*** Begin section ***

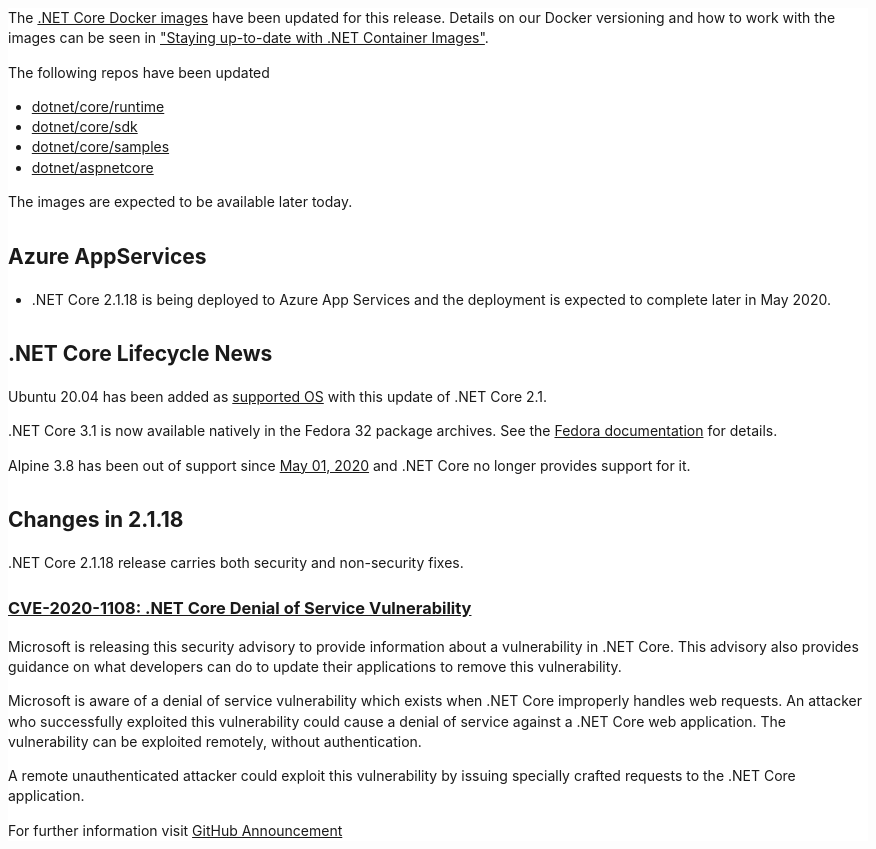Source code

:The [.NET Core Docker images](https://hub.docker.com/r/microsoft/dotnet/) have been updated for this release. Details on our Docker versioning and how to work with the images can be seen in ["Staying up-to-date with .NET Container Images"](https://blogs.msdn.microsoft.com/dotnet/2018/06/18/staying-up-to-date-with-net-container-images/).

The following repos have been updated

* [dotnet/core/runtime](https://hub.docker.com/_/microsoft-dotnet-core-runtime/)
* [dotnet/core/sdk](https://hub.docker.com/_/microsoft-dotnet-core-sdk/)
* [dotnet/core/samples](https://hub.docker.com/_/microsoft-dotnet-core-samples)
* [dotnet/aspnetcore](https://hub.docker.com/_/microsoft-dotnet-core-aspnet)

The images are expected to be available later today.

## Azure AppServices

* .NET Core 2.1.18 is being deployed to Azure App Services and the deployment is expected to complete later in May 2020.

## .NET Core Lifecycle News

Ubuntu 20.04 has been added as [supported OS](../2.1-supported-os.md) with this update of .NET Core 2.1.

.NET Core 3.1 is now available natively in the Fedora 32 package archives. See the [Fedora documentation](https://docs.fedoraproject.org/en-US/fedora/f32/release-notes/developers/Development_Dotnet/) for details.

Alpine 3.8 has been out of support since [May 01, 2020](https://wiki.alpinelinux.org/wiki/Alpine_Linux:Releases) and .NET Core no longer provides support for it.

## Changes in 2.1.18

.NET Core 2.1.18 release carries both security and non-security fixes.


### [CVE-2020-1108: .NET Core Denial of Service Vulnerability](https://msrc.microsoft.com/update-guide/vulnerability/CVE-2020-1108)

Microsoft is releasing this security advisory to provide information about a vulnerability in .NET Core. This advisory also provides guidance on what developers can do to update their applications to remove this vulnerability.

Microsoft is aware of a denial of service vulnerability which exists when .NET Core improperly handles web requests. An attacker who successfully exploited this vulnerability could cause a denial of service against a .NET Core web application. The vulnerability can be exploited remotely, without authentication.

A remote unauthenticated attacker could exploit this vulnerability by issuing specially crafted requests to the .NET Core application.

For further information visit [GitHub Announcement](https://github.com/dotnet/announcements/issues/156)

*** End section ***

**Directions:**
Print all of the data exactly, and do not carry over any pictures.

**Response:**
Source code

:The [.NET Core Docker images](https://hub.docker.com/r/microsoft/dotnet/) have been updated for this release. Details on our Docker versioning and how to work with the images can be seen in ["Staying up-to-date with .NET Container Images"](https://blogs.msdn.microsoft.com/dotnet/2018/06/18/staying-up-to-date-with-net-container-images/).

The following repos have been updated

* [dotnet/core/runtime](https://hub.docker.com/_/microsoft-dotnet-core-runtime/)
* [dotnet/core/sdk](https://hub.docker.com/_/microsoft-dotnet-core-sdk/)
* [dotnet/core/samples](https://hub.docker.com/_/microsoft-dotnet-core-samples)
* [dotnet/aspnetcore](https://hub.docker.com/_/microsoft-dotnet-core-aspnet)

The images are expected to be available later today.

## Azure AppServices

* .NET Core 2.1.18 is being deployed to Azure App Services and the deployment is expected to complete later in May 2020.

## .NET Core Lifecycle News

Ubuntu 20.04 has been added as [supported OS](../2.1-supported-os.md) with this update of .NET Core 2.1.

.NET Core 3.1 is now available natively in the Fedora 32 package archives. See the [Fedora documentation](https://docs.fedoraproject.org/en-US/fedora/f32/release-notes/developers/Development_Dotnet/) for details.

Alpine 3.8 has been out of support since [May 01, 2020](https://wiki.alpinelinux.org/wiki/Alpine_Linux:Releases) and .NET Core no longer provides support for it.

## Changes in 2.1.18

.NET Core 2.1.18 release carries both security and non-security fixes.


### [CVE-2020-1108: .NET Core Denial of Service Vulnerability](https://msrc.microsoft.com/update-guide/vulnerability/CVE-2020-1108)

Microsoft is releasing this security advisory to provide information about a vulnerability in .NET Core. This advisory also provides guidance on what developers can do to update their applications to remove this vulnerability.

Microsoft is aware of a denial of service vulnerability which exists when .NET Core improperly handles web requests. An attacker who successfully exploited this vulnerability could cause a denial of service against a .NET Core web application. The vulnerability can be exploited remotely, without authentication.

A remote unauthenticated attacker could exploit this vulnerability by issuing specially crafted requests to the .NET Core application.

For further information visit [GitHub Announcement](https://github.com/dotnet/announcements/issues/156)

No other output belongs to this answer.